Records shown>

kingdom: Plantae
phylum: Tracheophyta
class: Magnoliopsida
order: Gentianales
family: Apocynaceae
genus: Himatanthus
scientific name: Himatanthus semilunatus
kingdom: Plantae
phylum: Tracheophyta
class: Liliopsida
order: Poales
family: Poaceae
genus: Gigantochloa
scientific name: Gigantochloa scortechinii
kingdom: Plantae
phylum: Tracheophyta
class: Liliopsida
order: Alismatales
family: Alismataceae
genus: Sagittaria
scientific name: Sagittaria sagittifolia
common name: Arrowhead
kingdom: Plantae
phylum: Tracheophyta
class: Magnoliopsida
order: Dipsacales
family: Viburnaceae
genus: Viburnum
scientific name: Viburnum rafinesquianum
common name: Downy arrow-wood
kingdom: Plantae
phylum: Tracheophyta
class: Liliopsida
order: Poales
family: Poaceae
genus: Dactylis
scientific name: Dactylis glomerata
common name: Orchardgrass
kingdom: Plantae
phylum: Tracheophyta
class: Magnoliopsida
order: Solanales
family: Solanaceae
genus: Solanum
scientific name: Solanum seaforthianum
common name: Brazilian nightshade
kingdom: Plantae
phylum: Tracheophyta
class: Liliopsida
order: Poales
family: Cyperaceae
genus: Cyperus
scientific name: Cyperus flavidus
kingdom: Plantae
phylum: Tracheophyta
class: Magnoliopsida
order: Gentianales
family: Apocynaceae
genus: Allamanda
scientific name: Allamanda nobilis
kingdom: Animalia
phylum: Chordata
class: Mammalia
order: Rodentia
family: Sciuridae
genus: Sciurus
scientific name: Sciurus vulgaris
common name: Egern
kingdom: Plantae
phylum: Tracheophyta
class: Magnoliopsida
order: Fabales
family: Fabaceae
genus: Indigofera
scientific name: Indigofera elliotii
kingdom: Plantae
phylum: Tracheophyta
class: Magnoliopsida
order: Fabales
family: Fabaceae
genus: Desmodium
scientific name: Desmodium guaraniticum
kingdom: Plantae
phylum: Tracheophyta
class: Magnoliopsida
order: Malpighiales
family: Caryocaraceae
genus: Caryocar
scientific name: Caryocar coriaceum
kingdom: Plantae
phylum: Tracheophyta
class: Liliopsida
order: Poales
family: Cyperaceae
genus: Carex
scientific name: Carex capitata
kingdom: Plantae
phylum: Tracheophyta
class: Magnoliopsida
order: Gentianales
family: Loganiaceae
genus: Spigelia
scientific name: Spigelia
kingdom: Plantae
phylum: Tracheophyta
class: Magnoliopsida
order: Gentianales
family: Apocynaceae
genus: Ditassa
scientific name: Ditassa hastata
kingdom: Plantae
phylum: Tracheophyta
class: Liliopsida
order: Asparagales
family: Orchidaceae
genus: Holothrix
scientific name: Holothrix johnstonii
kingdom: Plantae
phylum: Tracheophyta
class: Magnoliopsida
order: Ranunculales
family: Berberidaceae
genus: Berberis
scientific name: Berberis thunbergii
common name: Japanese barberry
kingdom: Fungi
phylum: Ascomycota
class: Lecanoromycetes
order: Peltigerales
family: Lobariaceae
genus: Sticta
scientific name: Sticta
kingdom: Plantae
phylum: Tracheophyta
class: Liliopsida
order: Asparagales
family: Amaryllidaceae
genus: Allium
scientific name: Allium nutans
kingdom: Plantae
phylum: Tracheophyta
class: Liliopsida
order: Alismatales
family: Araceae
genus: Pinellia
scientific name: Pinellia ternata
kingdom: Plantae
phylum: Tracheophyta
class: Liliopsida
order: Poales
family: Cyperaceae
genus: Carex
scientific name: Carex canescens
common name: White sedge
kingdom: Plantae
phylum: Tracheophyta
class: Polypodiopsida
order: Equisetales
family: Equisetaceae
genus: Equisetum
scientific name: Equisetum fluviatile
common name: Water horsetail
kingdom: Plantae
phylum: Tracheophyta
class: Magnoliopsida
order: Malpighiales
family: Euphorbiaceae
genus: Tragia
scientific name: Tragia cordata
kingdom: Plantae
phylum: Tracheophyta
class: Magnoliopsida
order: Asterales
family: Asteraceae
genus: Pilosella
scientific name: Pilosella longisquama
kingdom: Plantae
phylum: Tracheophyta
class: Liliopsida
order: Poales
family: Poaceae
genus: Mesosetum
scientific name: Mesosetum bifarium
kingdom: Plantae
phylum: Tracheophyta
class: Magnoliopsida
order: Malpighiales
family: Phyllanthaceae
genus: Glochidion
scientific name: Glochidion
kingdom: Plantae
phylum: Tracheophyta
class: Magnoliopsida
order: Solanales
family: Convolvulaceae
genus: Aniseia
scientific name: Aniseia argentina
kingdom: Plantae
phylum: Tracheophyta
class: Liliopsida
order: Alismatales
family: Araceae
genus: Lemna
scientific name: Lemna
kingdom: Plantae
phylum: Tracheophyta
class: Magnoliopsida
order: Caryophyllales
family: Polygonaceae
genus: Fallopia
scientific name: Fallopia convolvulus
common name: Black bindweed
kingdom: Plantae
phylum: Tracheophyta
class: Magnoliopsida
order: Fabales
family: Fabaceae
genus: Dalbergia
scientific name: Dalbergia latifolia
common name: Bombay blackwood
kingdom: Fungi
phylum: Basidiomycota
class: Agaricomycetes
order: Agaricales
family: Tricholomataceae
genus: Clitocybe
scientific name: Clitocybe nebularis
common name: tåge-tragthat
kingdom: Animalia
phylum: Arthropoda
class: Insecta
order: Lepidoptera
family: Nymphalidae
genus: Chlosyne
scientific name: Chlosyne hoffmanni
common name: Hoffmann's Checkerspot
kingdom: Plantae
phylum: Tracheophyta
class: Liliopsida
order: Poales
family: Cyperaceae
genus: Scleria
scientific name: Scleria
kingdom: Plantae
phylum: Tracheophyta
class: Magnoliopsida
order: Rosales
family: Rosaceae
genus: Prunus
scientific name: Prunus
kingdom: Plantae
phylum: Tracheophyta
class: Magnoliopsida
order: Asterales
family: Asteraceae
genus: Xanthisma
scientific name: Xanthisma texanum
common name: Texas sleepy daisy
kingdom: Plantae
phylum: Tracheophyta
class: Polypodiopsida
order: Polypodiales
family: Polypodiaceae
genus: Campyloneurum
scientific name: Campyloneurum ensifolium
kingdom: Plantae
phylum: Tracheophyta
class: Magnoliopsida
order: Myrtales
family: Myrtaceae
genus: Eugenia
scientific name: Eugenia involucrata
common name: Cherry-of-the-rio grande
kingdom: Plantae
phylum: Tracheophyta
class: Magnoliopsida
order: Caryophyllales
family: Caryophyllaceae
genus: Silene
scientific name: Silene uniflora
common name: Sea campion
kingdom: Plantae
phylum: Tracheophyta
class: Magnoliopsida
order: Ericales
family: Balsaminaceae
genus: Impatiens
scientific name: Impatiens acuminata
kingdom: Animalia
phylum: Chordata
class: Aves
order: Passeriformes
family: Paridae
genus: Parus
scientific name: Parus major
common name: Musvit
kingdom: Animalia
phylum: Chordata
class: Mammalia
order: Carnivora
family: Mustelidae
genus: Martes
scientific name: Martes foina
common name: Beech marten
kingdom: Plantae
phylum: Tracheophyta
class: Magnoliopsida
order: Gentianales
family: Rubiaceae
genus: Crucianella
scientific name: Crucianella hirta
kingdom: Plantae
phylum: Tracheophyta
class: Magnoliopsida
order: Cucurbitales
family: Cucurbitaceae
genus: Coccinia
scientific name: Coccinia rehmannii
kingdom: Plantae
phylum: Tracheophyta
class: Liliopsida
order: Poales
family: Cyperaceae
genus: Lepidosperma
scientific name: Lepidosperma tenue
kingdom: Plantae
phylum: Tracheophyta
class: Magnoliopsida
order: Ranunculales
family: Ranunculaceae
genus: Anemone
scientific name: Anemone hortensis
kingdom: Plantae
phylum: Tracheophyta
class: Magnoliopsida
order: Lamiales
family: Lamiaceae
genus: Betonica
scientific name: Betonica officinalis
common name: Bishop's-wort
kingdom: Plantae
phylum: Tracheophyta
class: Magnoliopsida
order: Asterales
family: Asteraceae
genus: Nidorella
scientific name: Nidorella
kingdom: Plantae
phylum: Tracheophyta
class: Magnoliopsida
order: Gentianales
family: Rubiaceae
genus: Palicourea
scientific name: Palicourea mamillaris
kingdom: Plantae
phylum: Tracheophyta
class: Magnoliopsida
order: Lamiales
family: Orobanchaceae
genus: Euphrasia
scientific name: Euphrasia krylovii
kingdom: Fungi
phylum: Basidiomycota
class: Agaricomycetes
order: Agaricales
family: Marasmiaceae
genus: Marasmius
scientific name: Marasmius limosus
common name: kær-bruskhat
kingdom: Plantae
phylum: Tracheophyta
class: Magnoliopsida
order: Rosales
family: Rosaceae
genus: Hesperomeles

Problem details>
Edit the items from the beginning through the line containing "genus: Dactylis", replacing "common name" with "vernacular name" and leaving everything else unchanged.

Output of the task>
kingdom: Plantae
phylum: Tracheophyta
class: Magnoliopsida
order: Gentianales
family: Apocynaceae
genus: Himatanthus
scientific name: Himatanthus semilunatus
kingdom: Plantae
phylum: Tracheophyta
class: Liliopsida
order: Poales
family: Poaceae
genus: Gigantochloa
scientific name: Gigantochloa scortechinii
kingdom: Plantae
phylum: Tracheophyta
class: Liliopsida
order: Alismatales
family: Alismataceae
genus: Sagittaria
scientific name: Sagittaria sagittifolia
vernacular name: Arrowhead
kingdom: Plantae
phylum: Tracheophyta
class: Magnoliopsida
order: Dipsacales
family: Viburnaceae
genus: Viburnum
scientific name: Viburnum rafinesquianum
vernacular name: Downy arrow-wood
kingdom: Plantae
phylum: Tracheophyta
class: Liliopsida
order: Poales
family: Poaceae
genus: Dactylis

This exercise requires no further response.